Ward , who stands 5 feet, 9 inches, tipped the scales at 261 pounds when the competition started. On Tuesday night, she weighed in at 132 pounds. Upon winning, she thrust her hands overhead as confetti swirled.
"For such a long time, I didn't even let myself imagine winning," Ward told People magazine. "I will say the last few weeks I was really pushing towards the finish line and I thought about that confetti!"
Ward's weight trouble was the result of a poor diet and no exercise, according to "The Biggest Loser" website. She was overweight in junior high school but didn't really pack on the pounds until reaching college, when she decided to focus on music. She "completely gave up" when she was diagnosed with polycystic ovary syndrome - a weight-related hormonal disorder that can make it hard to become pregnant.
"I was just in a funk," she told OK! magazine. "I thought, 'I'm never going to have kids because no one is going to want to marry me.' It was just a vat of self-pity."
But that diagnosis proved to be the biggest motivation for Ward to go on the show.
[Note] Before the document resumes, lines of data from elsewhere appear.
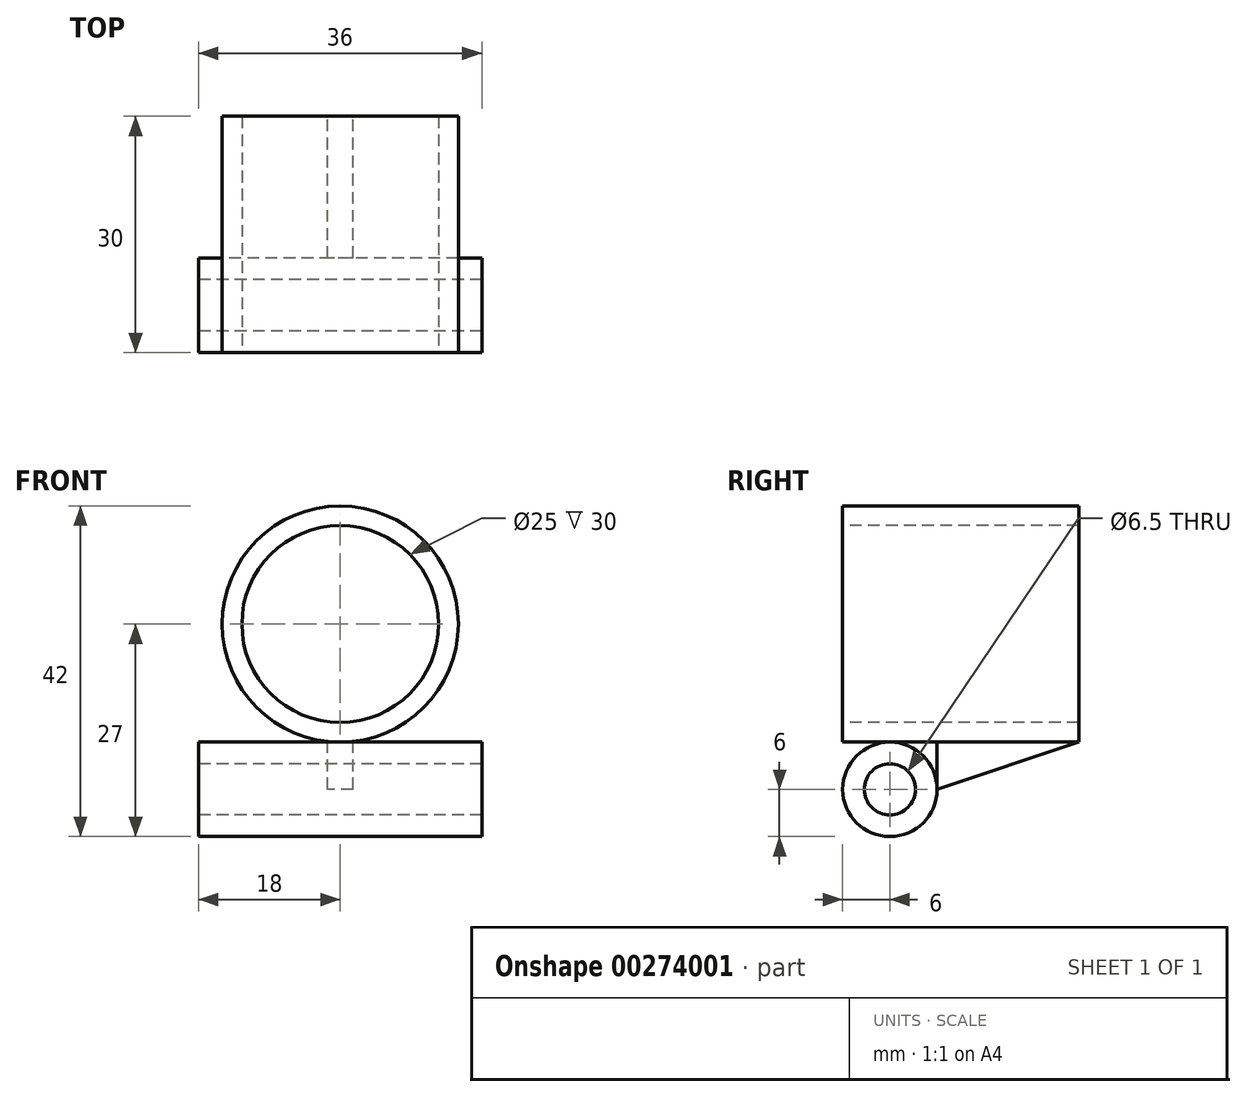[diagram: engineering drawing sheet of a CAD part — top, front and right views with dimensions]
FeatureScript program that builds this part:
annotation { "Feature Type Name" : "Feature", "Feature Type Description" : "" }
export const myFeature = defineFeature(function(context is Context, id is Id, definition is map)
    precondition{}
    {
        {
            var Q0;
            Q0=qCreatedBy(makeId("Front.planeOp"),FACE);
            var sketch = newSketch(context, id + "F0", { "sketchPlane" : qUnion([Q0])});
            skCircle(sketch, "E0", {"center": v(0, 15) * mm, "radius": 15 * mm});
            skCircle(sketch, "E1", {"center": v(0, 15) * mm, "radius": 12.5 * mm});
            skSolve(sketch);
        }
        {
            var Q0;
            Q0=qSketchRegion(id+"F0",true);
            extrude(context, id + "F1", {"entities" : qUnion([Q0]), "oppositeDirection" : true, "depth" : 30 * mm});
        }
        {
            var Q0;
            Q0=qCreatedBy(makeId("Right.planeOp"),FACE);
            var sketch = newSketch(context, id + "F2", { "sketchPlane" : qUnion([Q0])});
            skCircle(sketch, "E2", {"center": v(6, -6) * mm, "radius": 6 * mm});
            skLineSegment(sketch, "E3", {"start": v(0, 0) * mm, "end": v(30, 0) * mm});
            skLineSegment(sketch, "E4", {"start": v(0, 0) * mm, "end": v(0, -17.95) * mm});
            skCircle(sketch, "E5", {"center": v(6, -6) * mm, "radius": 3.25 * mm});
            skSolve(sketch);
        }
        {
            var Q0;
            Q0=makeQuery(id+"F2.imprint","IMPRINT",FACE,{"disambiguationData":[TD([[makeQuery(id+"F2.imprint","IMPRINT",EDGE,{"derivedFrom":sQuery(id+"F2.wireOp",EDGE,"E5")}),-1.0]])]});
            extrude(context, id + "F3", {"entities" : qUnion([Q0]), "endBound" : BoundingType.SYMMETRIC, "depth" : 36 * mm});
        }
        {
            var Q0;
            Q0=qCreatedBy(makeId("Right.planeOp"),FACE);
            var sketch = newSketch(context, id + "F4", { "sketchPlane" : qUnion([Q0])});
            skLineSegment(sketch, "E6", {"start": v(0, 0) * mm, "end": v(30, 0) * mm});
            skLineSegment(sketch, "E7", {"start": v(30, 30) * mm, "end": v(0, 30) * mm});
            skCircle(sketch, "E8.0", {"center": v(6, -6) * mm, "radius": 6 * mm});
            skLineSegment(sketch, "E9", {"start": v(30, 0) * mm, "end": v(12, -6) * mm});
            skLineSegment(sketch, "E10", {"start": v(12, -6) * mm, "end": v(12, 0) * mm});
            skSolve(sketch);
        }
        {
            var Q0;
            {var subQ0=sQuery(id+"F4.wireOp",EDGE,"E9");Q0=makeQuery(id+"F4.imprint","IMPRINT",FACE,{"disambiguationData":[TD([[makeQuery(id+"F4.imprint","IMPRINT",EDGE,{"derivedFrom":subQ0}),-1.0]])]});}
            extrude(context, id + "F5", {"entities" : qUnion([Q0]), "endBound" : BoundingType.SYMMETRIC, "depth" : 3.2 * mm});
        }
    });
Now she's $250,000 richer, and her dramatic weight loss means she's also richer in terms of health. Weight loss typically brings lower blood pressure, cholesterol and blood sugar levels and less stress on joints.
But losing weight is one thing. Will Ward be able to keep it off?
Fat chance, experts say.
"The vast majority of people who lose lots of weight regain it," Dr. Rebecca Puhl, director of research at Yale University's Rudd Center for Food Policy & Obesity, told CBS News. In part, she says, that's because the show creates an artificial environment - "no job, personal trainers, people feeding you" - that disappears once the competition ends.
And then there's the matter of metabolism. As people lose weight, their metabolic rate drops, which makes weight gain likely once a more normal diet is resumed, according to the website of the University of Chicago Medical Center.
Ward's best bet for staying slim may be to stick with the same approach that helped her lose weight in the first place - good social support, along with diet and exercise. According to the Stanford University Medicine website, a study by the National Weight Control Registry found that nearly all of 784 of the study participants who had maintained a significant weight loss for a full year used diet and exercise.
But for Ward, it may be too soon to think about what lies ahead.
"A lot of people told me to visualize that confetti," she told People. "Man, I have to tell you, it was not even anywhere as good in my mind as it was tonight. It was just fantastic."